I hinted in my last post that there's another reason I like the triangle. In my view it's a fairly interesting tool when examining the theories of others about popular music. By positing a set of three categories of popular music we can easily look at how aesthetic theories overlap, interact and differ, and while I certainly can think of theories that don't fit the system at all a remarkable number do.
I think this has a lot to do with the perceived values, or if you like authenticities of the three corners of the triangle. Personal or artistic authenticity is key to the arty-pop corner. Cultural authenticity is what defines folky-pop (in whatever sense you put into the word, I personally don't see traditionalism as part of it for instance). And I guess a kind of populist authenticity defines the commercial pop corner - if people are buying it, who are you to say it's bad?
These kinds of values are very common in music discourse, the first since the early romantic period, the second since national romanticism and the third more recently. Although it's often not explicitly said, I think these valuations underlie a lot of the theories about popular music, concious and unconcious. The standard "music journalist consensus" for example definitely likes arty-pop, has an ambivalent relationship to folky-pop and hates commercial pop. (Remarkably similar to the romantic aesthetic that still permeates classical music, by the way, but on a smaller scale.)
For this post I'm singling out two well-known theories of popular music and one less-known, all of which posit a dichotomy but that I nevertheless think make sense graphing on the triangle.
First up is Critical Theory. Although granddaddy Adorno himself hated all popular music, even the pretentious stuff, some later critical theorists have accepted the arty end as having "truth content", freedom and creativity. Critical theory also makes the not-that-startling claim that the commercial pop corner of music is manipulating the populace into docile servility to the capitalist system.
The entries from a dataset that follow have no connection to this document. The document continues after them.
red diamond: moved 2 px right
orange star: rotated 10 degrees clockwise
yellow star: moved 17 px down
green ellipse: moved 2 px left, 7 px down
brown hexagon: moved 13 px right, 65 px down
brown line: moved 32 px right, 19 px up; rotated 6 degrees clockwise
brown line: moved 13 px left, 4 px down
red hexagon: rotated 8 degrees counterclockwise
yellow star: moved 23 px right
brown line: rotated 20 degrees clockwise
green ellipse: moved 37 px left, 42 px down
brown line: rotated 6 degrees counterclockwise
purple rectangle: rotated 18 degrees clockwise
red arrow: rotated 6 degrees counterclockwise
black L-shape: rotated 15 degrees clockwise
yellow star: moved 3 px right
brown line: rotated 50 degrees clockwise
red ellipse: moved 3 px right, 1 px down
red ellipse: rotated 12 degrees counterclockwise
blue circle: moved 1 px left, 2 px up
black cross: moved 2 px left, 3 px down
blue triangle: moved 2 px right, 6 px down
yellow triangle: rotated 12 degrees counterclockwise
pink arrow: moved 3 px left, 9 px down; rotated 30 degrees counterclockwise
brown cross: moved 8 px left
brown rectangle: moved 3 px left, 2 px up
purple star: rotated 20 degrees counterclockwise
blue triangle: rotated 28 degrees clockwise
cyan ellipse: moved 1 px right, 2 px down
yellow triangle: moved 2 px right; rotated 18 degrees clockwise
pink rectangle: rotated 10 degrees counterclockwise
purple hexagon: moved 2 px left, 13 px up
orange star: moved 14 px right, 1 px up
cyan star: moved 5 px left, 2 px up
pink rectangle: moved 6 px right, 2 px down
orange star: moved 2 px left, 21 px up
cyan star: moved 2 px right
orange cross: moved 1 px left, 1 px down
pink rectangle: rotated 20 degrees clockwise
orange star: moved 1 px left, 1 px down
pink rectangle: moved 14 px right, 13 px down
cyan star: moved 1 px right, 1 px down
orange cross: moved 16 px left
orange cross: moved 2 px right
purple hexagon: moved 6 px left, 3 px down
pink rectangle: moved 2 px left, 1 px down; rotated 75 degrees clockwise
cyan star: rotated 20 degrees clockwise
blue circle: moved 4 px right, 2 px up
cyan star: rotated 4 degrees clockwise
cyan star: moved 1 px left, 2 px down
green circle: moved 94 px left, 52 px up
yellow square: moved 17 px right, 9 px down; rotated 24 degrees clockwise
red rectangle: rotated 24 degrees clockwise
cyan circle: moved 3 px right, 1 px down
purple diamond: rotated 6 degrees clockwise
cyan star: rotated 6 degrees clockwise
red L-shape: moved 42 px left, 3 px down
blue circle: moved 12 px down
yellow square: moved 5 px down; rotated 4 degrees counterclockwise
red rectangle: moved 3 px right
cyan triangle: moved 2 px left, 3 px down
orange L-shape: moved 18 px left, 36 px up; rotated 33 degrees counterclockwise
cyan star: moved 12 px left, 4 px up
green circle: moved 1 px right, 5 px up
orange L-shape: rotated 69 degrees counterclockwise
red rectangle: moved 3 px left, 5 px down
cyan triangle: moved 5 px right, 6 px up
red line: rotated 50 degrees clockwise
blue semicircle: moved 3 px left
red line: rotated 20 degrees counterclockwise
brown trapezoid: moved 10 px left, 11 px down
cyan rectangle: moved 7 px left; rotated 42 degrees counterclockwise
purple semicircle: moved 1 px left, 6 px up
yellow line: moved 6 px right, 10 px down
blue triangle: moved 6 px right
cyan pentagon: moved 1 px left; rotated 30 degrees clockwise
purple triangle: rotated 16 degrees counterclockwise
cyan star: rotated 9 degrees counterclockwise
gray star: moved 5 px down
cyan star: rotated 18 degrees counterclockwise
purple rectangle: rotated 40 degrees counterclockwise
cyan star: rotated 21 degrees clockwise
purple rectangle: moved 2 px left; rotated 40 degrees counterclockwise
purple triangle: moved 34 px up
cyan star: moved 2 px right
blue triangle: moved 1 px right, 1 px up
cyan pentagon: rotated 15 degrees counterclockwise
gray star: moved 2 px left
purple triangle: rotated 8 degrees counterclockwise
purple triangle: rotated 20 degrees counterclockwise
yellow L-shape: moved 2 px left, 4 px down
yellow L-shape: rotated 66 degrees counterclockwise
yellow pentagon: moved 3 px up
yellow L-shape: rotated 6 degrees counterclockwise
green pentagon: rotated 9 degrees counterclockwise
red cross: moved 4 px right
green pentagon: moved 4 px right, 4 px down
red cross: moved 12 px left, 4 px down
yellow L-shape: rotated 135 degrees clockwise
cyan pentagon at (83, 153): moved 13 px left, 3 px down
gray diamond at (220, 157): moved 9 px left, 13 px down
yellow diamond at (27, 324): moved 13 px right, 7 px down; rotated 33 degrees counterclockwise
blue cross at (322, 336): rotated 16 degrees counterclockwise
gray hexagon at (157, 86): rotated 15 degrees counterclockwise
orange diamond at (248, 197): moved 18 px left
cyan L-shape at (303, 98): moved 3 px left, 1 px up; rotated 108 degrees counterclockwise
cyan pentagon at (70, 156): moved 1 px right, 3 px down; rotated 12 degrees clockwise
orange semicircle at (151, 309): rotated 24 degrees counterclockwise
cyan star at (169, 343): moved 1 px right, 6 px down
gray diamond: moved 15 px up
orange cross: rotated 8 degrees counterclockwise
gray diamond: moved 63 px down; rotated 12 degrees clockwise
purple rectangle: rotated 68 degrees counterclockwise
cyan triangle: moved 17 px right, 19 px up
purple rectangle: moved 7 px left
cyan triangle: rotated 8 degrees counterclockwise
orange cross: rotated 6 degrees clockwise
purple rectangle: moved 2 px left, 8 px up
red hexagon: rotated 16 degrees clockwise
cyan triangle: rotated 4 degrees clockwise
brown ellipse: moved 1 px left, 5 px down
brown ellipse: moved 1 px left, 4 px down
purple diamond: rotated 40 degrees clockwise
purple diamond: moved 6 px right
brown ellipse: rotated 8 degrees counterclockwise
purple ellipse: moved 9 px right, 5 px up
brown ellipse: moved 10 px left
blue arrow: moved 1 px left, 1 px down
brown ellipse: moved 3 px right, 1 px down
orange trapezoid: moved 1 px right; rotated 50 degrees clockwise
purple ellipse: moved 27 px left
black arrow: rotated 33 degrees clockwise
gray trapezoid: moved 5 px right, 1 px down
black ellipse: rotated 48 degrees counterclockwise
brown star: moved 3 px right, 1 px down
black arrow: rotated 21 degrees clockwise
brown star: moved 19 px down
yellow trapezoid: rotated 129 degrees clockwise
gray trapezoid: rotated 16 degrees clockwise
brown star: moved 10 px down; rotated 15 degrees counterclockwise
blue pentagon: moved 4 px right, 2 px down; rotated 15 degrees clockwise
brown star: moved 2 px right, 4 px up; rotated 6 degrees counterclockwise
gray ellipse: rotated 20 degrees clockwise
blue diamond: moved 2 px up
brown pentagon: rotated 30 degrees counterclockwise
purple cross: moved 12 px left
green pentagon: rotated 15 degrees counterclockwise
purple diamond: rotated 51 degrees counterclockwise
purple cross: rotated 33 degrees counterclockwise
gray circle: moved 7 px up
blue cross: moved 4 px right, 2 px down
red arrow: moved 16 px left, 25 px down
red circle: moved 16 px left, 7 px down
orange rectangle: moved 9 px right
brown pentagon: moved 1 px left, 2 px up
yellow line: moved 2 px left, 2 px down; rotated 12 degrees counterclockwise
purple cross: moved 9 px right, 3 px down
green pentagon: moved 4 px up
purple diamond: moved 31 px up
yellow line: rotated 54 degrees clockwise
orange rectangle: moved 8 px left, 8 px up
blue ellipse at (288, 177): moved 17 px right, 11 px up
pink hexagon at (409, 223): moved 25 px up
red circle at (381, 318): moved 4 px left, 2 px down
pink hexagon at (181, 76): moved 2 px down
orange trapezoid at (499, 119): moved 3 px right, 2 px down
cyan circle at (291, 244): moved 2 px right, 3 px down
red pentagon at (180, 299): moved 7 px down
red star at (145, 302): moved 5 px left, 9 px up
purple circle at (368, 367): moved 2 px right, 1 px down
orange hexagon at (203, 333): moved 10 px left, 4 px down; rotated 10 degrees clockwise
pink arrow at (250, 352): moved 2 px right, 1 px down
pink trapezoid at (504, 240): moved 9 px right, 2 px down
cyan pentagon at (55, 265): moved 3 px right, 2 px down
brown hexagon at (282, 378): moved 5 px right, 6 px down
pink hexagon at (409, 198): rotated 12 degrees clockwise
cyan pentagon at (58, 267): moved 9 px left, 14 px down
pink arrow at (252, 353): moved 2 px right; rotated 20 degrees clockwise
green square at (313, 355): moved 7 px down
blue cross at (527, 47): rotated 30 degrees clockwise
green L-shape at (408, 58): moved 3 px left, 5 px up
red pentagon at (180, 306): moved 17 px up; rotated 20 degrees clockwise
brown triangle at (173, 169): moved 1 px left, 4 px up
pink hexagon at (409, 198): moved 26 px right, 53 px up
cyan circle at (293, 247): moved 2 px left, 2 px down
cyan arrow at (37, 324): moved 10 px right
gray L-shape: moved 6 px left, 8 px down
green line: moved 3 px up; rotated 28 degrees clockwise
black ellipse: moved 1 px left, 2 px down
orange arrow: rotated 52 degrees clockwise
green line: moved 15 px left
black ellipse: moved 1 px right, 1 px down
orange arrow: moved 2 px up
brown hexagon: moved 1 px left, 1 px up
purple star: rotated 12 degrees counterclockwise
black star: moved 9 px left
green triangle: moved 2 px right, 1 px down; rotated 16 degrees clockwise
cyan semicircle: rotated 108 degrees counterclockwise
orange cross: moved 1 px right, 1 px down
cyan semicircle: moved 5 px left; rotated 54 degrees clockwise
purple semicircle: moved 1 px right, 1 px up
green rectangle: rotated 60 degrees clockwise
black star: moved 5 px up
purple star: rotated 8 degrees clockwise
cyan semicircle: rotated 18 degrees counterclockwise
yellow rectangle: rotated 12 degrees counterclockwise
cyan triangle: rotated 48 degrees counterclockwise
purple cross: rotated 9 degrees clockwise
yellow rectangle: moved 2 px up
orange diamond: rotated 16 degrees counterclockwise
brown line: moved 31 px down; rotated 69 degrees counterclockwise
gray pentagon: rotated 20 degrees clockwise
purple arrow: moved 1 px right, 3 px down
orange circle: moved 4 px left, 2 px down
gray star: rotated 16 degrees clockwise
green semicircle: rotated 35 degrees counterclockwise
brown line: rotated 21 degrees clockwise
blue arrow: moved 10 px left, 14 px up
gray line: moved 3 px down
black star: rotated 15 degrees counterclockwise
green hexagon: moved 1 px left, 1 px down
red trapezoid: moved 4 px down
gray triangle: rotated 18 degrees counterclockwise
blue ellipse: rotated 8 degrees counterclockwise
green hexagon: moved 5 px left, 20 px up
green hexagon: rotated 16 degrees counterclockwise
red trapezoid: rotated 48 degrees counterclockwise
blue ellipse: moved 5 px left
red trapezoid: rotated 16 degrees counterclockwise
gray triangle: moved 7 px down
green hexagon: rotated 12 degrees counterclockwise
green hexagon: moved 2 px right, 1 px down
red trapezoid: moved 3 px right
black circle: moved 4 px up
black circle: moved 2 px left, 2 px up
However, the interesting point the theory makes (as made apparent using the triangle) is that the variety offered by the seemingly self-created and self-maintained folky-pop corner is in fact only "pseudo-individuality". Its pleasures are easy and escapist and serve exactly the same purpose as commercial pop, to distract from the economic hardship of the people.
So what the theory does is basically actively define away one of the corners of the triangle. Our second theory, Cultural Studies, arose at least partly in response to this curtailing - one definitely gets the sense that a basic desire there is to re-appraise the self-created culture of the working class. Cultural Studies concedes the idea of a culture industry creating according to a capitalist agenda, but its central theory is on the reception end. Some people do fall for the hegemony, but a lot of them "negotiate" the culture for their own ends and the media is a battleground rather than purely hegemonical. This focus on (essentially working class) reception means Cultural Studies hardly ever deals with the arty stuff. It's basically outside the theory (or can be constituted as belonging to either side).
A third fascinating theory, though I guess less academic, is the one presented by Martha Bayles in her book Hole in Our Soul. Her basic contention is that the real, popular, civilized music (very obviously her imagining of the folky-pop) has been destroyed by what she calls "perverse modernism", the desire to shock (which she traces from futurism to 2 Live Crew). This is interesting because not only is the bunt of the argument directed against arty-pop, but on closer reading she actually includes commercial pop in this category as well! How's that for a different perspective on the triangle?
So as a thought experiment the triangle is not a bad one. It's limited in that it does not differentiate between different conceptions of the same corners - for instance you can have two or more competing types of cultural authenticity that would be in conflict with each other without it becoming apparent on the triangle.
But enough with the triangle already. A futher discussion on the musical characteristics of the three corners will appear under the heading "Genre of the Week: Pop, part 2" in due course.